Cambio valuta: evita gli sportelli 'a zero commissioni'
Gli sportelli di cambio per turisti che pubblicizzano 'zero commissioni' guadagnano comunque, ma nascondendo il margine nel tasso di cambio stesso, che è quasi sempre molto più sfavorevole di quello reale. È una delle truffe più diffuse e meno percepite come tali, perché tecnicamente non è illegale.
- Confronta sempre il tasso di cambio proposto con quello reale (cercabile online in tempo reale)
- Preferisci prelevare da bancomat di banche locali riconosciute piuttosto che cambiare contanti
- Se possibile, paga sempre con carta nella valuta locale, non in euro: quando un POS chiede 'pagare in euro o in valuta locale', la conversione in euro proposta dal negozio è quasi sempre più cara
Bancomat e commissioni nascoste
Non tutti i bancomat sono uguali: alcuni operatori indipendenti (diffusi soprattutto in zone turistiche) applicano commissioni dal 10% al 20% sull'importo prelevato, ben oltre quanto applicato dalle banche tradizionali del paese.

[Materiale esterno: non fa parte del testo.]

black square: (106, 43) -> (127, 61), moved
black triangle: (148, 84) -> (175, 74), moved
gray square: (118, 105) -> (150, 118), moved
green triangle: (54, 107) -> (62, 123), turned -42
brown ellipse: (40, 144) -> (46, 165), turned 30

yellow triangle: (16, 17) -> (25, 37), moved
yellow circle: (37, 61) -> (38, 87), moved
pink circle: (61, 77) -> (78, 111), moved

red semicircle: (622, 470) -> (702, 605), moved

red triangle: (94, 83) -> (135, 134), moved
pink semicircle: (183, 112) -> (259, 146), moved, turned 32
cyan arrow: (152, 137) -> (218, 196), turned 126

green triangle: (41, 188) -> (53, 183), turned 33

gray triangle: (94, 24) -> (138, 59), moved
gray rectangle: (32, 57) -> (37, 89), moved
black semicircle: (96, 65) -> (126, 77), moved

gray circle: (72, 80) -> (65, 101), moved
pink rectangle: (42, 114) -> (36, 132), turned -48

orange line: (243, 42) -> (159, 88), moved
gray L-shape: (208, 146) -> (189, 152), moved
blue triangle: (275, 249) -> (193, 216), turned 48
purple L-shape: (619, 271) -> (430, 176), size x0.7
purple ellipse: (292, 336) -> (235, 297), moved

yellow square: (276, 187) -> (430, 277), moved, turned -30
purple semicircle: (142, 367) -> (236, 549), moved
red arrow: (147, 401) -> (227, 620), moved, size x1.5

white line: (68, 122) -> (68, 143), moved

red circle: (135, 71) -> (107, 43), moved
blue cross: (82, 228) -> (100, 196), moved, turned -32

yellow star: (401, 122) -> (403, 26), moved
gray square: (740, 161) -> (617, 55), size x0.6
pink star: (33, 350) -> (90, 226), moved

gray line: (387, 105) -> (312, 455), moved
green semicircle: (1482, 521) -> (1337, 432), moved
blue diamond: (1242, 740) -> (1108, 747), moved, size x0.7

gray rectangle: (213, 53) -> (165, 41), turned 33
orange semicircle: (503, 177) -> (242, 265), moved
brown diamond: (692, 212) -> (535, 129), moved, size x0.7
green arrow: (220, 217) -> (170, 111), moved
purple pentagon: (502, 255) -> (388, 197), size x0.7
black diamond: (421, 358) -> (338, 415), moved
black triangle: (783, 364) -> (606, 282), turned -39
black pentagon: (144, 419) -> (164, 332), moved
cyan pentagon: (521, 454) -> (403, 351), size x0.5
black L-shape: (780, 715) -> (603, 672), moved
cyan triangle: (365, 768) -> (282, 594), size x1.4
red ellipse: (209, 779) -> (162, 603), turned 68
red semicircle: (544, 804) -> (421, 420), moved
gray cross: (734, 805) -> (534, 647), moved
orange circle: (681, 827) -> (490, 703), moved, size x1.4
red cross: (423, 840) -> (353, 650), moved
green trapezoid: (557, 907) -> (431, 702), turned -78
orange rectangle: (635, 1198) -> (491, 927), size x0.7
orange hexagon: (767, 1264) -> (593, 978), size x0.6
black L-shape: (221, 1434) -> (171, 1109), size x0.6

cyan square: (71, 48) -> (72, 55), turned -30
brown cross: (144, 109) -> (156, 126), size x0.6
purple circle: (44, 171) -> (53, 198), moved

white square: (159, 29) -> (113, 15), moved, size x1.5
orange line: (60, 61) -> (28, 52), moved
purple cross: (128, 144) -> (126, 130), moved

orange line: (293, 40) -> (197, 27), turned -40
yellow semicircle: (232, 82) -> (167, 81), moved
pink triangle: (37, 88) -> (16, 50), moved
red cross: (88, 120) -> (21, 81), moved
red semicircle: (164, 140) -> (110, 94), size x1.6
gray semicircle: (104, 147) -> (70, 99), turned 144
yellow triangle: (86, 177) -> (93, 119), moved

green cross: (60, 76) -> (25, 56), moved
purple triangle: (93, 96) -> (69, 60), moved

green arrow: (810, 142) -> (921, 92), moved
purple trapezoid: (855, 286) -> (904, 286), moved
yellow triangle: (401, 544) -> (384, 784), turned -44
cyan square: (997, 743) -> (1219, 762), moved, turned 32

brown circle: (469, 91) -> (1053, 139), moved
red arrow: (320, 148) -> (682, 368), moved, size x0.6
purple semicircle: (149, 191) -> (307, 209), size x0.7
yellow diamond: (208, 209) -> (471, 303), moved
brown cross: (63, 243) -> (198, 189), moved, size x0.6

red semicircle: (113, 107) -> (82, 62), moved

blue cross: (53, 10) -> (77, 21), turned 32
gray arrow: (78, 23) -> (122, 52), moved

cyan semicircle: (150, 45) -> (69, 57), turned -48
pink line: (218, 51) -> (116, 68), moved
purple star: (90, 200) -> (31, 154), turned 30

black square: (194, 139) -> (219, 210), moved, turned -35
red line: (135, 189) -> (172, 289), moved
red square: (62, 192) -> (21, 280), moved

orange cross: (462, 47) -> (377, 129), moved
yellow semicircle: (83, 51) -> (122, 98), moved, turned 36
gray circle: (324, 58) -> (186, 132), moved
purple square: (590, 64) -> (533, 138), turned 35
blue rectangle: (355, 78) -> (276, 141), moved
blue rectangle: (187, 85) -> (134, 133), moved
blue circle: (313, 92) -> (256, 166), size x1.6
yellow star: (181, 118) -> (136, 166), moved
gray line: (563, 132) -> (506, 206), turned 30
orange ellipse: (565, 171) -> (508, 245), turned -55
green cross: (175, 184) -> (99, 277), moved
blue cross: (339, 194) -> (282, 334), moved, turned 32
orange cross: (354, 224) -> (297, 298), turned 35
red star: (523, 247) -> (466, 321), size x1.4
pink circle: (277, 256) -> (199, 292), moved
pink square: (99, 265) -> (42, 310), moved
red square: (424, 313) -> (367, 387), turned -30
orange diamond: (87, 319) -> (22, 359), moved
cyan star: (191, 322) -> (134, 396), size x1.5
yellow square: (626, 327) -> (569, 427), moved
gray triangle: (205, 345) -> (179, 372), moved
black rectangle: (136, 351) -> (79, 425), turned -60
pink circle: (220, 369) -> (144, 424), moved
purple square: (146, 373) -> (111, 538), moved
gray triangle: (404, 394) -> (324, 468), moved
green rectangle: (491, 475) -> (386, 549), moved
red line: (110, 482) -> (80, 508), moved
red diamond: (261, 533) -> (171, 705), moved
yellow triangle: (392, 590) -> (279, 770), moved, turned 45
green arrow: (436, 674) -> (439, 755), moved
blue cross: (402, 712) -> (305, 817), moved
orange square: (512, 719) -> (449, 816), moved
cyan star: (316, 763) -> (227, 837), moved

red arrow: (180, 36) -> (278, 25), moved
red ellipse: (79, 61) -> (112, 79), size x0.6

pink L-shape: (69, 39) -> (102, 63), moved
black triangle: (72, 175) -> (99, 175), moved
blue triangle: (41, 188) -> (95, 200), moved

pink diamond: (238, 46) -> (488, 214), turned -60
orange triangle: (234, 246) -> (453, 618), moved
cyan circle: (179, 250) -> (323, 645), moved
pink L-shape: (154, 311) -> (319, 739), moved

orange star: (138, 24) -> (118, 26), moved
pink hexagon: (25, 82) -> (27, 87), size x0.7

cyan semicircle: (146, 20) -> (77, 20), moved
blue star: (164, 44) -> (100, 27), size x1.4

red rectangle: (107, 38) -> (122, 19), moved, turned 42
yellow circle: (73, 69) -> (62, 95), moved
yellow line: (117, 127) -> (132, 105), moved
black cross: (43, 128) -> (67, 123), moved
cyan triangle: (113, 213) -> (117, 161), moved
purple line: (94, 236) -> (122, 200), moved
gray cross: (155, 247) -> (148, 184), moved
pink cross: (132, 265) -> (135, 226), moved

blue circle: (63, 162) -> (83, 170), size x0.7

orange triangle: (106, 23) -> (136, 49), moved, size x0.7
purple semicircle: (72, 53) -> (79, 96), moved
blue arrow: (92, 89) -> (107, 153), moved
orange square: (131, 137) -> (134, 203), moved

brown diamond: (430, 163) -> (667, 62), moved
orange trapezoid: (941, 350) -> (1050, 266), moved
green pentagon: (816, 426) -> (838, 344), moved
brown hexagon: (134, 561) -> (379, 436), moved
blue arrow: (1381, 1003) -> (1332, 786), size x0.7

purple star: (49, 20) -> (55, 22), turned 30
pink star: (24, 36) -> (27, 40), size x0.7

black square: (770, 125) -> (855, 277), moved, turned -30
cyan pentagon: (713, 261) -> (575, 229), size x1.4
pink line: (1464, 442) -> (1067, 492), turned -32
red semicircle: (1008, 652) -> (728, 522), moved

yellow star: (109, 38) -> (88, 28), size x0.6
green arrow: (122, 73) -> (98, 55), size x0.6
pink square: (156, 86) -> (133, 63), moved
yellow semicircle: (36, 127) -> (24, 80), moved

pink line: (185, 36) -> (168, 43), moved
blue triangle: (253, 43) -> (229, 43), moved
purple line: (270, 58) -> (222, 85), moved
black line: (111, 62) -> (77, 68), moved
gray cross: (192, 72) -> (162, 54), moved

- Preleva da bancomat di banche nazionali riconosciute, non da operatori indipendenti con loghi vistosi nelle zone turistiche
- Usa una carta che non applica commissioni sui prelievi all'estero, se ne hai una: nel tempo il risparmio è significativo
- Preleva importi più alti e meno frequenti per ridurre il numero di commissioni fisse per operazione
Contanti vs carta: la combinazione giusta
Avere solo contanti o solo carta sono entrambi rischi. La combinazione più sicura è portare una piccola somma in contanti per le emergenze e i mercati locali che non accettano carte, mentre per il resto delle spese usare la carta, idonea anche per bloccare rapidamente eventuali frodi.